With the holiday shopping season already in high gear here in the U.S, and the annual blitz of advertising – especially for the big ticket items like video games and systems – in full assault mode, many parents find themselves trying to decide what kinds of games they are willing to let their kids play. Since many of these parents were, or maybe still are, gamers themselves they find themselves in the situation of maybe wanting to deny their kids the pleasures of things they themselves enjoyed at that younger age.
What to do? Check out Clive Thompson’s commentary You Grew Up Playing Shoot’em-Up Games. Why Can’t Your Kids? – from Wired.com for some thoughts on this:
Gamers like me have spent years railing against ill-informed parents and politicians who’ve blamed games for making kids violent, unimaginative, fat or worse. But now we’re in a weird position: We’re the first generation that is young enough to have grown up playing games, but old enough to have kids.
So it turns out that, whoops, now we’ve got to make sober calls about what sort of entertainment is good or bad for our children. And what, precisely, are we deciding? I started making calls to my gamer posse find out.

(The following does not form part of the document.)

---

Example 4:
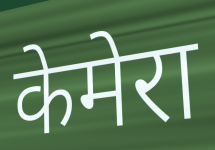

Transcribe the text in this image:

केमेरा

Parenting is one of the hardest, and most important, activities that any of us can ever try to master. And it is only getting more and more complicated as our children “grow up” faster and the tools and information they have available to them increase.
Having said that, Happy Thanksgiving to all my readers here in the US. And to my non-US readers, enjoy the time you have with your family, whether it is a formal get together like our Thanksgiving or just a weekend in the park.